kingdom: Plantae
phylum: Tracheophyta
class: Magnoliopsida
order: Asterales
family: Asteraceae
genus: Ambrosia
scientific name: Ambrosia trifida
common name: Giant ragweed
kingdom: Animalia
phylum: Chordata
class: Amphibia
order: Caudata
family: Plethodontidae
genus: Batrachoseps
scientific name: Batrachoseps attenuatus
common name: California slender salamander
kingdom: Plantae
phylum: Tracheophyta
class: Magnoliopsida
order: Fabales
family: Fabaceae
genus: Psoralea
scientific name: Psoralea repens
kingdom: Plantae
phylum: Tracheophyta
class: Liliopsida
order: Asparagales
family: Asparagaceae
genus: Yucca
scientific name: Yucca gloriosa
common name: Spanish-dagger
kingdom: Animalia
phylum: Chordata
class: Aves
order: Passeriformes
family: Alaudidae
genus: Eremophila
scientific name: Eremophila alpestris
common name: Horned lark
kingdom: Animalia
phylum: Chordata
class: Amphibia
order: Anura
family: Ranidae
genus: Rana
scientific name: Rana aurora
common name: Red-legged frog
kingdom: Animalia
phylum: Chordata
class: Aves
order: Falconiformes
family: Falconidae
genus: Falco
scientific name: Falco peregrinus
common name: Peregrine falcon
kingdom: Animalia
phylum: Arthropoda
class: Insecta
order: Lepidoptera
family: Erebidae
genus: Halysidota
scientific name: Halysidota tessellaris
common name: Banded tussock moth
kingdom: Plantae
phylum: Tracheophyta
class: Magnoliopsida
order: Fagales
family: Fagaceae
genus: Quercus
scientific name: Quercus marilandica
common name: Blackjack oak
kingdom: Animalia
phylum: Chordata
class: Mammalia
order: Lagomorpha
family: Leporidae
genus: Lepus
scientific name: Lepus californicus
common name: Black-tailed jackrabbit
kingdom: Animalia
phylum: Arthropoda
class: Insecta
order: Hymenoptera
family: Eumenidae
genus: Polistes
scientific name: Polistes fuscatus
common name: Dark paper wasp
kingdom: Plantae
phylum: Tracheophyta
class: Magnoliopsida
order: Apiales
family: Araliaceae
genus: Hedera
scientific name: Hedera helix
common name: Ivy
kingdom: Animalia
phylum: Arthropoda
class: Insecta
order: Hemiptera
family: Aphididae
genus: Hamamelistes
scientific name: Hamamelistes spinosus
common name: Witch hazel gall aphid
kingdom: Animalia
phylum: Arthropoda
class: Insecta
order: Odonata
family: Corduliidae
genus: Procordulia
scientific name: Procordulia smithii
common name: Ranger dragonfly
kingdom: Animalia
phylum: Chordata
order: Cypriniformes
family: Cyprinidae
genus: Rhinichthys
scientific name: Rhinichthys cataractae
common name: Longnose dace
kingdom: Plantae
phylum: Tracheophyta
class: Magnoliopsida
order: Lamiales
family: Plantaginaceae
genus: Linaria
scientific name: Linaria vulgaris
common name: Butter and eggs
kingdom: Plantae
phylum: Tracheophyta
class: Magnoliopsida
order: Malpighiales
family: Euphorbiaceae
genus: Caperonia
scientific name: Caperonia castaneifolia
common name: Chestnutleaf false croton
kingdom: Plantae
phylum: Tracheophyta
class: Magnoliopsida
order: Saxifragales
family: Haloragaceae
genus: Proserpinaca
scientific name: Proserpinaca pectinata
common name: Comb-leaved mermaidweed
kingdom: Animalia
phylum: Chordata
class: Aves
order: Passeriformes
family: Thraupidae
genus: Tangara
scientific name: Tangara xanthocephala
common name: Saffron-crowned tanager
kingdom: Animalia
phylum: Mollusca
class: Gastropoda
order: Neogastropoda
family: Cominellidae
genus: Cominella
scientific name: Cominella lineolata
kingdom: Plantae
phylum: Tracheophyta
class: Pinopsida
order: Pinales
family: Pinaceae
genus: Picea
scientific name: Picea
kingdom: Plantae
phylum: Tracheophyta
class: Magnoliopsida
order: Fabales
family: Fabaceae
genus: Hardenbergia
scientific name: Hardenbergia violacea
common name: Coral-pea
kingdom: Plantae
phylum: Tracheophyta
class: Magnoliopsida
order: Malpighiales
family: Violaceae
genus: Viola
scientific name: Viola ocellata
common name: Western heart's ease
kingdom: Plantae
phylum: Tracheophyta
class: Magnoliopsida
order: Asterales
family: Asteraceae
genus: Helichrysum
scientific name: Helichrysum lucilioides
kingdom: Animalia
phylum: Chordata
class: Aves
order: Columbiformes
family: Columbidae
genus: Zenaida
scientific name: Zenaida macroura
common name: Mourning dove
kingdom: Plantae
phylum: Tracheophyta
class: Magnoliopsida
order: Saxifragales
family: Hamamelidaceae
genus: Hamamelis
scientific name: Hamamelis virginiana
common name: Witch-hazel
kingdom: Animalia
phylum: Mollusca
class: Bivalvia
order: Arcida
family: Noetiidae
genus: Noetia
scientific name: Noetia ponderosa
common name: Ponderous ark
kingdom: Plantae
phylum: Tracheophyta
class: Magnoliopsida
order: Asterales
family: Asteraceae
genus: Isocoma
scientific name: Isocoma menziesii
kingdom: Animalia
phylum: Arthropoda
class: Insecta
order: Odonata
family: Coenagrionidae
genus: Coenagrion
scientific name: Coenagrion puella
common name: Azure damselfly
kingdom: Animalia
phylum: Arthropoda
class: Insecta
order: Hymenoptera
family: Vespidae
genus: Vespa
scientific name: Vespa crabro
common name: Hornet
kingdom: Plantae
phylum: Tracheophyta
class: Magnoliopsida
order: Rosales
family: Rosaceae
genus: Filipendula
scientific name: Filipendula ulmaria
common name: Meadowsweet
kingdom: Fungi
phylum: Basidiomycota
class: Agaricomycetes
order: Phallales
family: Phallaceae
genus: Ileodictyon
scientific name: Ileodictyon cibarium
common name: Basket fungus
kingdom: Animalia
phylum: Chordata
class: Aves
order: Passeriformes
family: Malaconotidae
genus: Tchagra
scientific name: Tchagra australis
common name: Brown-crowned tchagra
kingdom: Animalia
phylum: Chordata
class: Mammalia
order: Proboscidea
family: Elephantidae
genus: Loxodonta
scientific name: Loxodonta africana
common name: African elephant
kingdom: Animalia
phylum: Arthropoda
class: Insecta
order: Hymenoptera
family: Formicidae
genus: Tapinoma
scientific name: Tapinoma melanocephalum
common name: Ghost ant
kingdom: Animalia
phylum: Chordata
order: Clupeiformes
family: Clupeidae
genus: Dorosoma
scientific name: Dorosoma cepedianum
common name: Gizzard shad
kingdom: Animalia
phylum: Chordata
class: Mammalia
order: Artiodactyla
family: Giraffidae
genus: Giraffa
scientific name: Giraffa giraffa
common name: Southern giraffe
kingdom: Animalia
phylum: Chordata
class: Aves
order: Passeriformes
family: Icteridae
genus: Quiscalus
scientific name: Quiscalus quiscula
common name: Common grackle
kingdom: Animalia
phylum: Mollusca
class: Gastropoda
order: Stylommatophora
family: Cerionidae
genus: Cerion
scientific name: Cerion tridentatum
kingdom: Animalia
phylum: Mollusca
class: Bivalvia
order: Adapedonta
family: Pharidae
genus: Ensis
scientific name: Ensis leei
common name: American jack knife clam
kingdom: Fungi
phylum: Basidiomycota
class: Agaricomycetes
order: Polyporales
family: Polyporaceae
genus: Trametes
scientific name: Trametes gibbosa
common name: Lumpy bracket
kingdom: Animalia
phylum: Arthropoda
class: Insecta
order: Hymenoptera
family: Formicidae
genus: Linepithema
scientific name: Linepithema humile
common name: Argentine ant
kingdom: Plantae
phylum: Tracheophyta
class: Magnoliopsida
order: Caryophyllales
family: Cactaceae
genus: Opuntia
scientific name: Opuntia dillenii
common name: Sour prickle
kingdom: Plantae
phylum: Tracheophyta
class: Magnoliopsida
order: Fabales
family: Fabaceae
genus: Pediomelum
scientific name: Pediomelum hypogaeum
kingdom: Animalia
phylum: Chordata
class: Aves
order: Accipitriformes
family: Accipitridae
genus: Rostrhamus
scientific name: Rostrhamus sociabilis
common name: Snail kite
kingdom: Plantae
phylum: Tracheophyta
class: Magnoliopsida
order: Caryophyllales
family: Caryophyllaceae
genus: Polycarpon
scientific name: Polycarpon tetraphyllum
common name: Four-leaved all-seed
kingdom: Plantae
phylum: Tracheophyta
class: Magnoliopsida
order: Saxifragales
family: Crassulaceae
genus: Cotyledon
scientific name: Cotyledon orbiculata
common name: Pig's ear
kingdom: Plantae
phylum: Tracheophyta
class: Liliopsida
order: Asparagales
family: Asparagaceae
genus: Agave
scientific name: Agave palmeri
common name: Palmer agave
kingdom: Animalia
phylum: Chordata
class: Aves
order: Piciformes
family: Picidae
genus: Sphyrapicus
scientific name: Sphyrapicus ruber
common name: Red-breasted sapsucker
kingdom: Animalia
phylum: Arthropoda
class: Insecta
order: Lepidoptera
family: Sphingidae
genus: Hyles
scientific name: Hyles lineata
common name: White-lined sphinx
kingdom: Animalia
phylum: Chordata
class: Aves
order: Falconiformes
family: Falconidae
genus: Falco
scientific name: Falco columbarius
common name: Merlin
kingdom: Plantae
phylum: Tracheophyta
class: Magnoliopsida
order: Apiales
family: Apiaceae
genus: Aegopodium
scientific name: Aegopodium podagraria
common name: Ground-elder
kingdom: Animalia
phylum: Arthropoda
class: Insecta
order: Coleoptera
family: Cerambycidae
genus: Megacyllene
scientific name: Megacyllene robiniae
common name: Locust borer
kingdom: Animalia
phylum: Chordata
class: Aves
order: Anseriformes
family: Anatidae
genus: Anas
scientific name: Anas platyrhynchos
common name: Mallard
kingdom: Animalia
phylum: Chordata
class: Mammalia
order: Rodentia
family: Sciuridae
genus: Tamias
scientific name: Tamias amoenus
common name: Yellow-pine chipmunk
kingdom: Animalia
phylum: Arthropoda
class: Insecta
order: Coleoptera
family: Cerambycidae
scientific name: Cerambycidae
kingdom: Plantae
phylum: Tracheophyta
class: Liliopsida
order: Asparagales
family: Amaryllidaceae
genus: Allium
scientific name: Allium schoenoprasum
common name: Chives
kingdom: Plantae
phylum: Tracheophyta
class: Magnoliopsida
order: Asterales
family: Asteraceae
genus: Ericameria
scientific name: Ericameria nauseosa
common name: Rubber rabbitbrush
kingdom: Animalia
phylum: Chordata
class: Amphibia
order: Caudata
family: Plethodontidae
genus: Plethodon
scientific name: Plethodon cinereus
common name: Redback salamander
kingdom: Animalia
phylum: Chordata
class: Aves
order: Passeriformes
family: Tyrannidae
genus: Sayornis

◆ **Required task**
Repeat the items from the beginning through the line containing "scientific name: Procordulia smithii", inclusive, changing every "common name" to "vernacular name" and leaving everything else unchanged. Give only those lines.

◆ **Exercise output**
kingdom: Plantae
phylum: Tracheophyta
class: Magnoliopsida
order: Asterales
family: Asteraceae
genus: Ambrosia
scientific name: Ambrosia trifida
vernacular name: Giant ragweed
kingdom: Animalia
phylum: Chordata
class: Amphibia
order: Caudata
family: Plethodontidae
genus: Batrachoseps
scientific name: Batrachoseps attenuatus
vernacular name: California slender salamander
kingdom: Plantae
phylum: Tracheophyta
class: Magnoliopsida
order: Fabales
family: Fabaceae
genus: Psoralea
scientific name: Psoralea repens
kingdom: Plantae
phylum: Tracheophyta
class: Liliopsida
order: Asparagales
family: Asparagaceae
genus: Yucca
scientific name: Yucca gloriosa
vernacular name: Spanish-dagger
kingdom: Animalia
phylum: Chordata
class: Aves
order: Passeriformes
family: Alaudidae
genus: Eremophila
scientific name: Eremophila alpestris
vernacular name: Horned lark
kingdom: Animalia
phylum: Chordata
class: Amphibia
order: Anura
family: Ranidae
genus: Rana
scientific name: Rana aurora
vernacular name: Red-legged frog
kingdom: Animalia
phylum: Chordata
class: Aves
order: Falconiformes
family: Falconidae
genus: Falco
scientific name: Falco peregrinus
vernacular name: Peregrine falcon
kingdom: Animalia
phylum: Arthropoda
class: Insecta
order: Lepidoptera
family: Erebidae
genus: Halysidota
scientific name: Halysidota tessellaris
vernacular name: Banded tussock moth
kingdom: Plantae
phylum: Tracheophyta
class: Magnoliopsida
order: Fagales
family: Fagaceae
genus: Quercus
scientific name: Quercus marilandica
vernacular name: Blackjack oak
kingdom: Animalia
phylum: Chordata
class: Mammalia
order: Lagomorpha
family: Leporidae
genus: Lepus
scientific name: Lepus californicus
vernacular name: Black-tailed jackrabbit
kingdom: Animalia
phylum: Arthropoda
class: Insecta
order: Hymenoptera
family: Eumenidae
genus: Polistes
scientific name: Polistes fuscatus
vernacular name: Dark paper wasp
kingdom: Plantae
phylum: Tracheophyta
class: Magnoliopsida
order: Apiales
family: Araliaceae
genus: Hedera
scientific name: Hedera helix
vernacular name: Ivy
kingdom: Animalia
phylum: Arthropoda
class: Insecta
order: Hemiptera
family: Aphididae
genus: Hamamelistes
scientific name: Hamamelistes spinosus
vernacular name: Witch hazel gall aphid
kingdom: Animalia
phylum: Arthropoda
class: Insecta
order: Odonata
family: Corduliidae
genus: Procordulia
scientific name: Procordulia smithii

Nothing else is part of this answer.